I received your very welcome letter on Wednesday and as tonight is a very wet night I have seized the opportunity of answering it.

I received a big surprise when Dad walked in last Sunday night as I did not know he was coming so soon. I had only rec'd Mother's letter a few days earlier saying that he mad joined the Medical Corps, but as for him coming over so soon we took no notice of that. He is stationed about a mile and a half from us in Moore Barracks. His address is: Corporal J. Row, 16 Field Ambulance, Moore Barracks, Shorncliffe.

He is looking well and enjoyed the trip very much. We are all thinking of getting a weekend pass and going up to Tunbridge Wells for a little holiday.
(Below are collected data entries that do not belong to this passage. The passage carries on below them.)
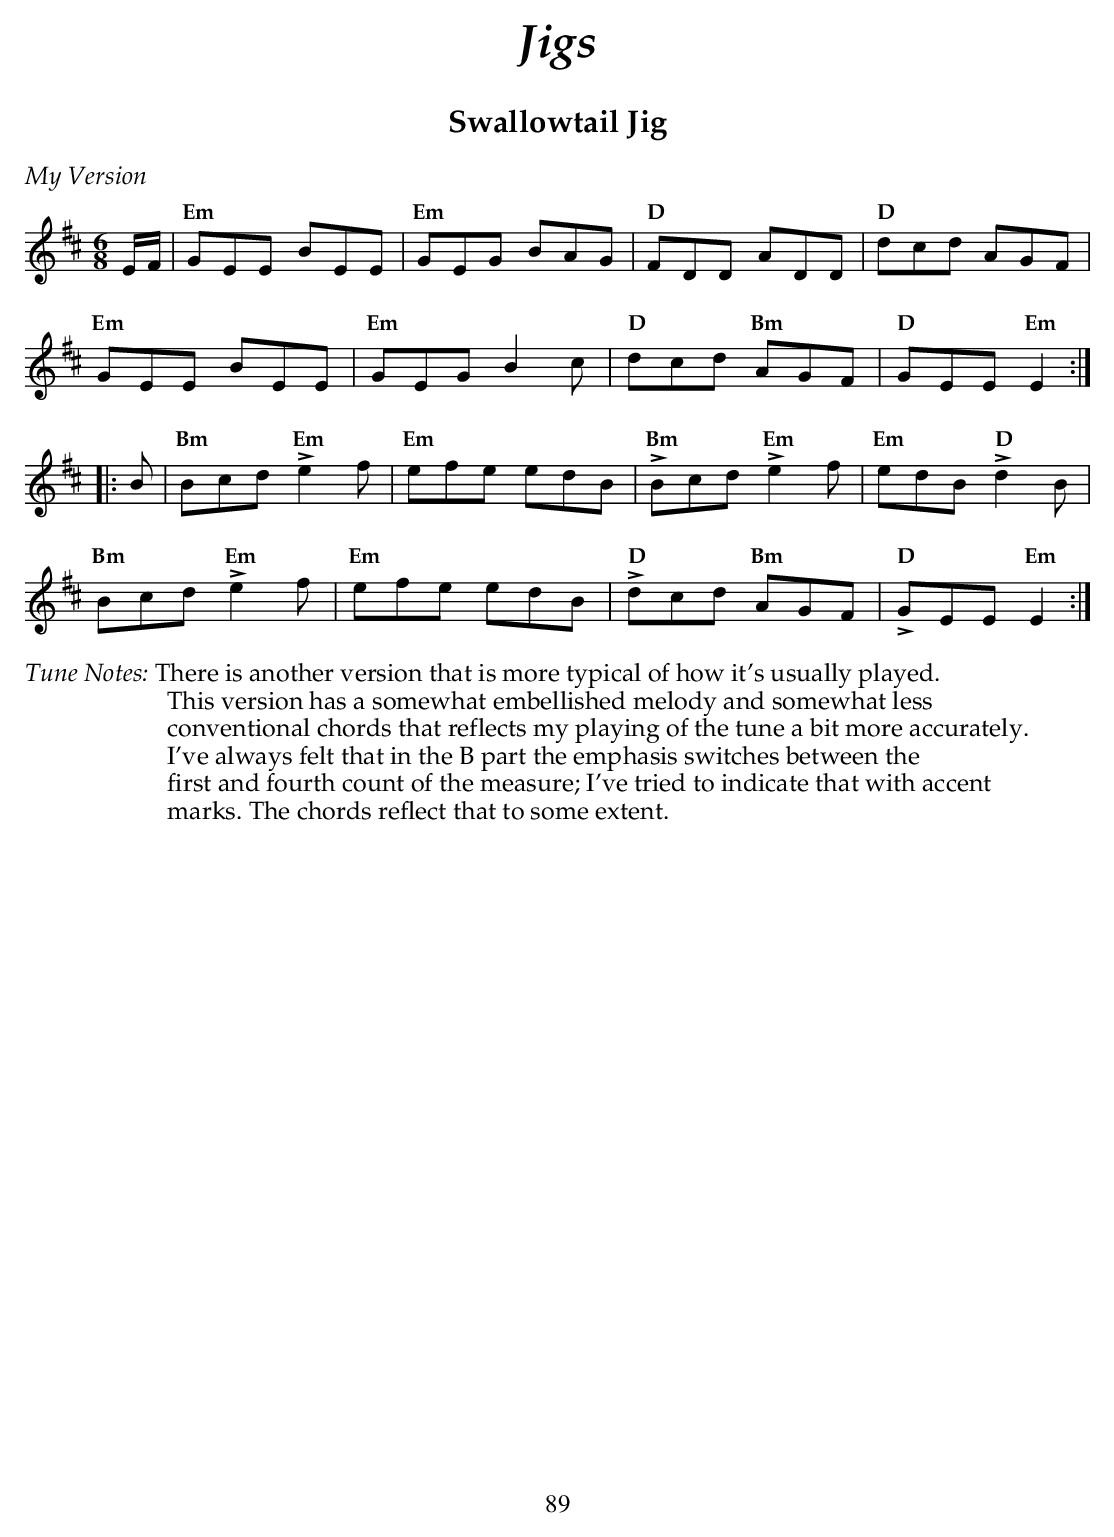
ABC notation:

X:1
T:Swallowtail Jig
M:6/8
L:1/8
K:Edor
%%text $2My Version$0
  E/2F/2 |\
   "Em" GEE  BEE | "Em" GEG BAG  | "D"  FDD  ADD     | "D"  dcd    AGF |
   "Em" GEE  BEE | "Em" GEG B2c  | "D"  dcd "Bm" AGF | "D" GEE "Em" E2 :|
|:B |\
   "Bm" Bcd "Em" Le2f | "Em" efe edB  | "Bm" LBcd "Em" Le2f | "Em" edB "D" Ld2B  |
   "Bm" Bcd "Em" Le2f | "Em" efe edB  | "D"  Ldcd "Bm" AGF  | "D" LGEE "Em" E2  :|
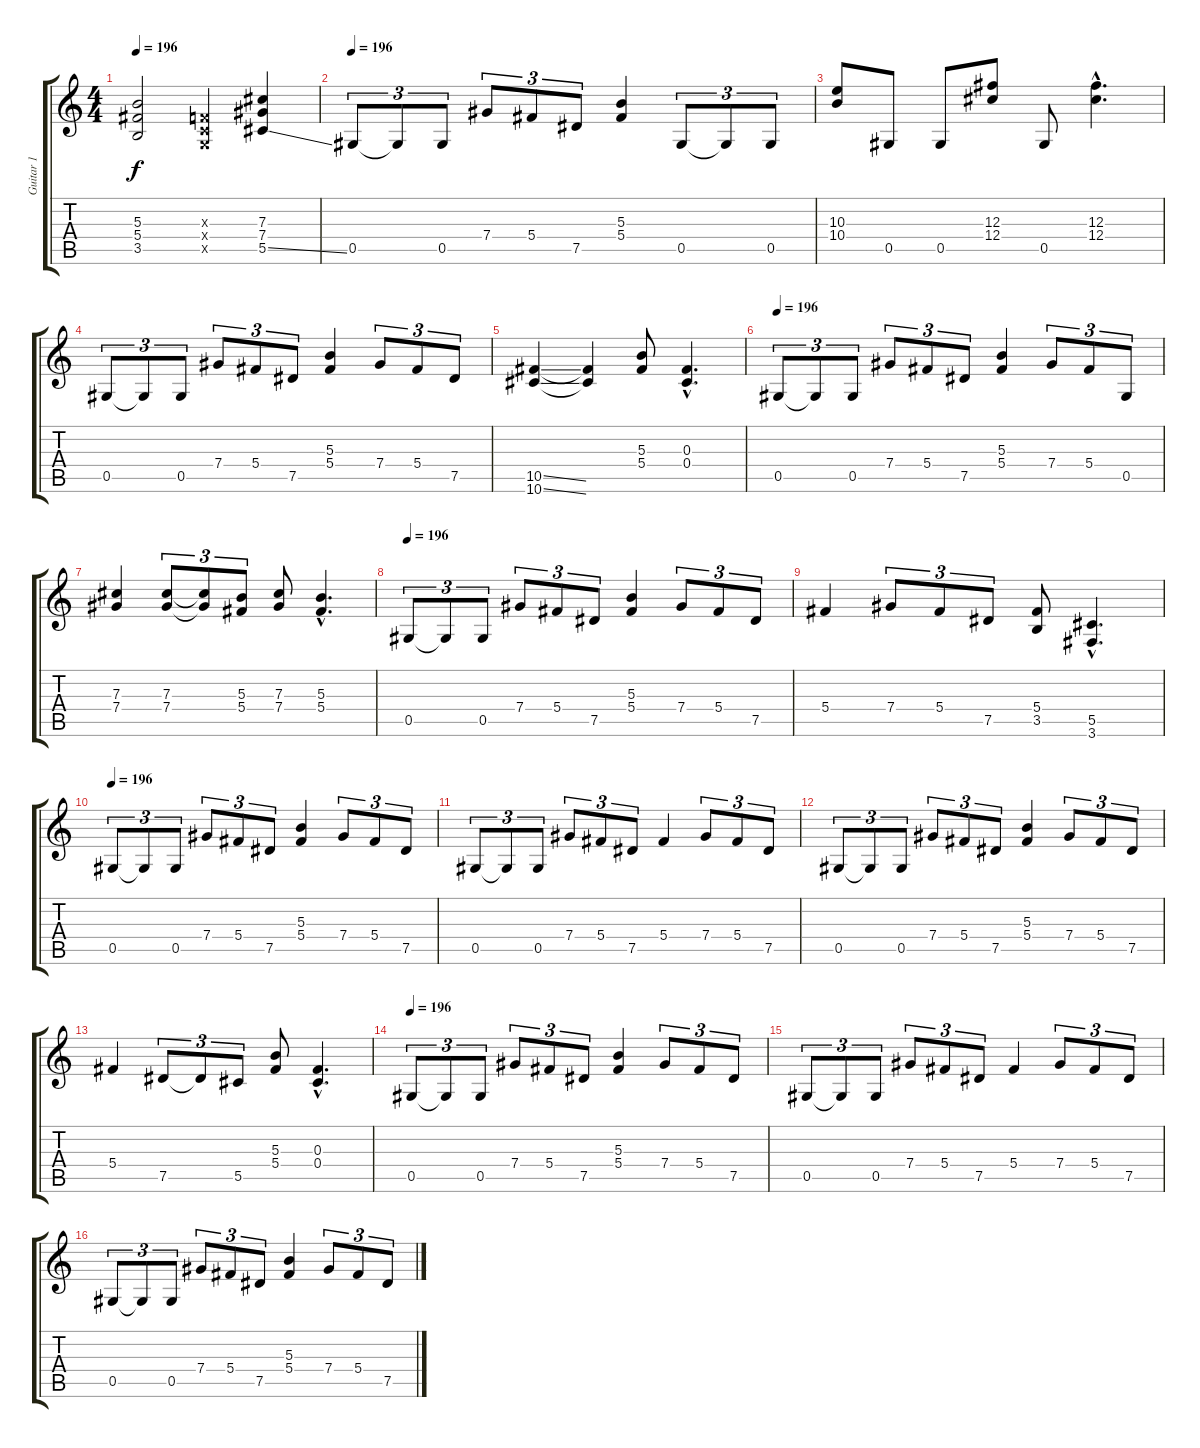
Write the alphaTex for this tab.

\track ("Guitar 1" "Guitar 1") {instrument distortionguitar}
\staff {score tabs}
\tuning (Eb4 Bb3 Gb3 Db3 Ab2 Eb2) {hide}
\ts (4 4)
\tempo 196
\clef g2
\ks c
(5.3{t} 5.4{t} 3.5{t}).2{dy f} (-1.3{x} -1.4{x} -1.5{x}).4 (7.3 7.4 5.5{ss}).4 |
\tempo 196
0.5.8{tu (3 2)} 0.5{t}.8{tu (3 2)} 0.5.8{tu (3 2)} 7.4.8{tu (3 2)} 5.4.8{tu (3 2)} 7.5.8{tu (3 2)} (5.3 5.4).4 0.5.8{tu (3 2)} 0.5{t}.8{tu (3 2)} 0.5.8{tu (3 2)} |
(10.3 10.4).8 0.5.8 0.5.8 (12.3 12.4).8 0.5.8 (12.3{hac} 12.4{hac}).4{d} |
0.5.8{tu (3 2)} 0.5{t}.8{tu (3 2)} 0.5.8{tu (3 2)} 7.4.8{tu (3 2)} 5.4.8{tu (3 2)} 7.5.8{tu (3 2)} (5.3 5.4).4 7.4.8{tu (3 2)} 5.4.8{tu (3 2)} 7.5.8{tu (3 2)} |
(10.5{ss} 10.6{ss}).4 (10.5{t} 10.6{t}).4 (5.3 5.4).8 (0.3{hac} 0.4{hac}).4{d} |
\tempo 196
0.5.8{tu (3 2)} 0.5{t}.8{tu (3 2)} 0.5.8{tu (3 2)} 7.4.8{tu (3 2)} 5.4.8{tu (3 2)} 7.5.8{tu (3 2)} (5.3 5.4).4 7.4.8{tu (3 2)} 5.4.8{tu (3 2)} 0.5.8{tu (3 2)} |
(7.3 7.4).4 (7.3 7.4).8{tu (3 2)} (7.3{t} 7.4{t}).8{tu (3 2)} (5.3 5.4).8{tu (3 2)} (7.3 7.4).8 (5.3{hac} 5.4{hac}).4{d} |
\tempo 196
0.5.8{tu (3 2)} 0.5{t}.8{tu (3 2)} 0.5.8{tu (3 2)} 7.4.8{tu (3 2)} 5.4.8{tu (3 2)} 7.5.8{tu (3 2)} (5.3 5.4).4 7.4.8{tu (3 2)} 5.4.8{tu (3 2)} 7.5.8{tu (3 2)} |
5.4.4 7.4.8{tu (3 2)} 5.4.8{tu (3 2)} 7.5.8{tu (3 2)} (5.4 3.5).8 (5.5{hac} 3.6{hac}).4{d} |
\tempo 196
0.5.8{tu (3 2)} 0.5{t}.8{tu (3 2)} 0.5.8{tu (3 2)} 7.4.8{tu (3 2)} 5.4.8{tu (3 2)} 7.5.8{tu (3 2)} (5.3 5.4).4 7.4.8{tu (3 2)} 5.4.8{tu (3 2)} 7.5.8{tu (3 2)} |
0.5.8{tu (3 2)} 0.5{t}.8{tu (3 2)} 0.5.8{tu (3 2)} 7.4.8{tu (3 2)} 5.4.8{tu (3 2)} 7.5.8{tu (3 2)} 5.4.4 7.4.8{tu (3 2)} 5.4.8{tu (3 2)} 7.5.8{tu (3 2)} |
0.5.8{tu (3 2)} 0.5{t}.8{tu (3 2)} 0.5.8{tu (3 2)} 7.4.8{tu (3 2)} 5.4.8{tu (3 2)} 7.5.8{tu (3 2)} (5.3 5.4).4 7.4.8{tu (3 2)} 5.4.8{tu (3 2)} 7.5.8{tu (3 2)} |
5.4.4 7.5.8{tu (3 2)} 7.5{t}.8{tu (3 2)} 5.5.8{tu (3 2)} (5.3 5.4).8 (0.3{hac} 0.4{hac}).4{d} |
\tempo 196
0.5.8{tu (3 2)} 0.5{t}.8{tu (3 2)} 0.5.8{tu (3 2)} 7.4.8{tu (3 2)} 5.4.8{tu (3 2)} 7.5.8{tu (3 2)} (5.3 5.4).4 7.4.8{tu (3 2)} 5.4.8{tu (3 2)} 7.5.8{tu (3 2)} |
0.5.8{tu (3 2)} 0.5{t}.8{tu (3 2)} 0.5.8{tu (3 2)} 7.4.8{tu (3 2)} 5.4.8{tu (3 2)} 7.5.8{tu (3 2)} 5.4.4 7.4.8{tu (3 2)} 5.4.8{tu (3 2)} 7.5.8{tu (3 2)} |
0.5.8{tu (3 2)} 0.5{t}.8{tu (3 2)} 0.5.8{tu (3 2)} 7.4.8{tu (3 2)} 5.4.8{tu (3 2)} 7.5.8{tu (3 2)} (5.3 5.4).4 7.4.8{tu (3 2)} 5.4.8{tu (3 2)} 7.5.8{tu (3 2)}
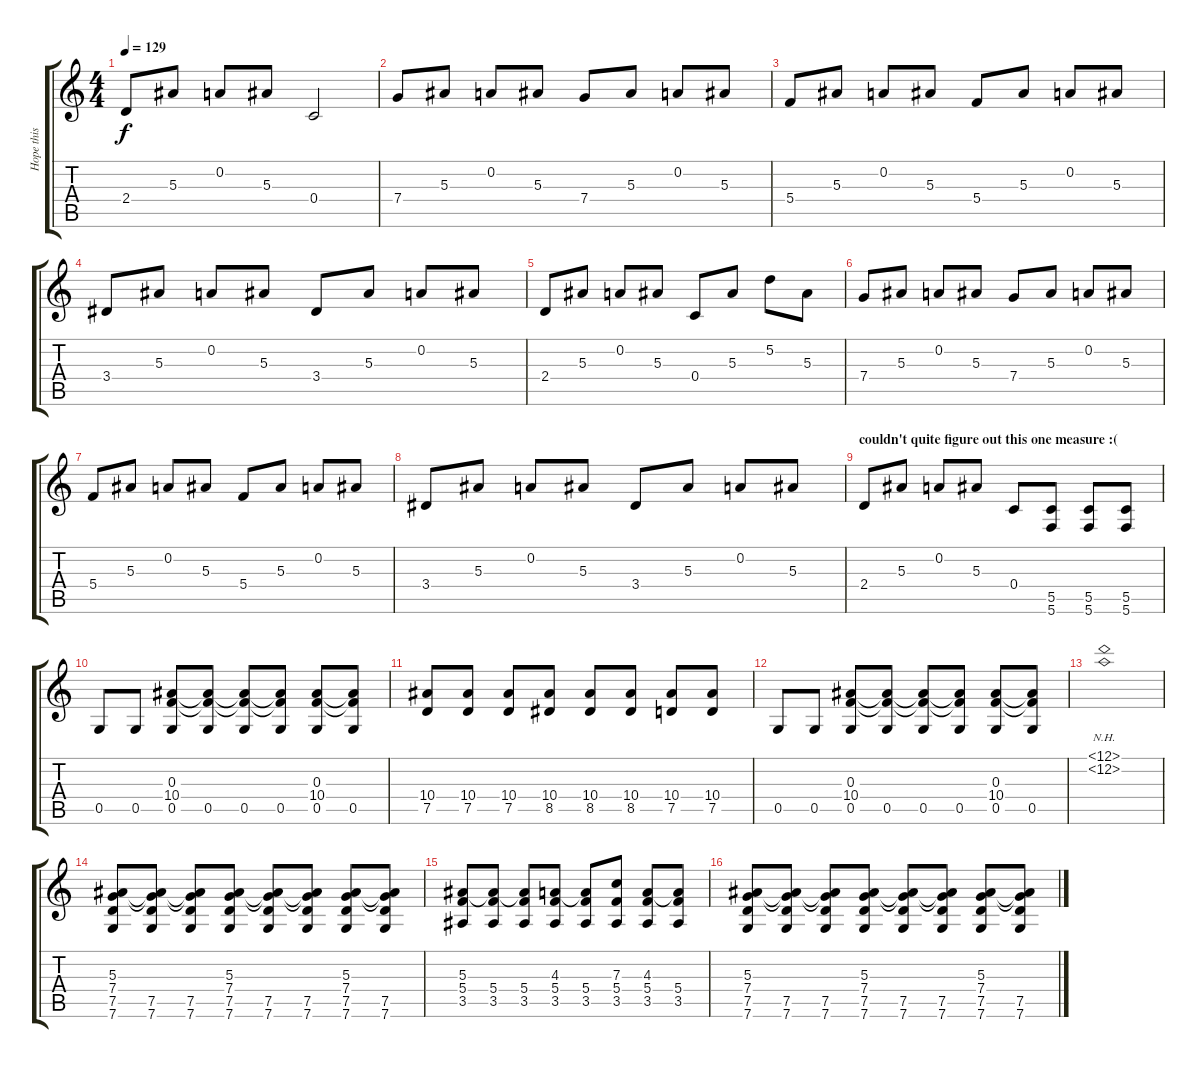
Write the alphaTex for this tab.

\track ("Hope this helps :)" "Hope this ") {instrument acousticguitarsteel}
\staff {score tabs}
\tuning (D4 A3 F3 C3 G2 C2) {hide}
\ts (4 4)
\tempo 129
\clef g2
\ks c
2.4.8{dy f} 5.3.8 0.2.8 5.3.8 0.4.2 |
7.4.8 5.3.8 0.2.8 5.3.8 7.4.8 5.3.8 0.2.8 5.3.8 |
5.4.8 5.3.8 0.2.8 5.3.8 5.4.8 5.3.8 0.2.8 5.3.8 |
3.4.8 5.3.8 0.2.8 5.3.8 3.4.8 5.3.8 0.2.8 5.3.8 |
2.4.8 5.3.8 0.2.8 5.3.8 0.4.8 5.3.8 5.2.8 5.3.8 |
7.4.8 5.3.8 0.2.8 5.3.8 7.4.8 5.3.8 0.2.8 5.3.8 |
5.4.8 5.3.8 0.2.8 5.3.8 5.4.8 5.3.8 0.2.8 5.3.8 |
3.4.8 5.3.8 0.2.8 5.3.8 3.4.8 5.3.8 0.2.8 5.3.8 |
\section ("" "couldn't quite figure out this one measure :(")
2.4.8 5.3.8 0.2.8 5.3.8 0.4.8 (5.5 5.6).8 (5.5 5.6).8 (5.5 5.6).8 |
0.5.8 0.5.8 (0.3 10.4 0.5).8 (0.3{t} 10.4{t} 0.5).8 (0.3{t} 10.4{t} 0.5).8 (0.3{t} 10.4{t} 0.5).8 (0.3 10.4 0.5).8 (0.3{t} 10.4{t} 0.5).8 |
(10.4 7.5).8 (10.4 7.5).8 (10.4 7.5).8 (10.4 8.5).8 (10.4 8.5).8 (10.4 8.5).8 (10.4 7.5).8 (10.4 7.5).8 |
0.5.8 0.5.8 (0.3 10.4 0.5).8 (0.3{t} 10.4{t} 0.5).8 (0.3{t} 10.4{t} 0.5).8 (0.3{t} 10.4{t} 0.5).8 (0.3 10.4 0.5).8 (0.3{t} 10.4{t} 0.5).8 |
(12.1{nh} 12.2{nh}).1 |
(5.3 7.4 7.5 7.6).8 (5.3{t} 7.4{t} 7.5 7.6).8 (5.3{t} 7.4{t} 7.5 7.6).8 (5.3 7.4 7.5 7.6).8 (5.3{t} 7.4{t} 7.5 7.6).8 (5.3{t} 7.4{t} 7.5 7.6).8 (5.3 7.4 7.5 7.6).8 (5.3{t} 7.4{t} 7.5 7.6).8 |
(5.3 5.4 3.5).8 (5.3{t} 5.4 3.5).8 (5.3{t} 5.4 3.5).8 (4.3 5.4 3.5).8 (4.3{t} 5.4 3.5).8 (7.3 5.4 3.5).8 (4.3 5.4 3.5).8 (4.3{t} 5.4 3.5).8 |
(5.3 7.4 7.5 7.6).8 (5.3{t} 7.4{t} 7.5 7.6).8 (5.3{t} 7.4{t} 7.5 7.6).8 (5.3 7.4 7.5 7.6).8 (5.3{t} 7.4{t} 7.5 7.6).8 (5.3{t} 7.4{t} 7.5 7.6).8 (5.3 7.4 7.5 7.6).8 (5.3{t} 7.4{t} 7.5 7.6).8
I have been trying to get a long leave pass to go up to London but the home grown variety get the first chance so none of us know when we will get leave, although Dad should have no trouble as he is an NCO.

Do you know I think Dad would have been more contented if he had stuck to the North West Mounted Police. He is like a kid out of school now he is back in barracks. I sympathize with him; if I was my own boss there is nothing I'd like better than army life. A lot of people take the three of us for brothers at first. I was talking to one of the boys and he said he'd seen me with my two brothers the other night. It's great fun to see Syd giving "the old man" pointers on the proper way to wear khaki. It takes quite a while to get onto the knack of rolling a service puttee neatly.

We are having a big review tomorrow by the Hon. Sam Hughes and Prime Minister Borden. We have to sleep 15 men to a tent tonight to make room for two battalions who have come up to be ready for the morning.

Be sure and give my love to Aunt Ethel from the three of us, also our regards to Arthur. He doesn't like to be called uncle.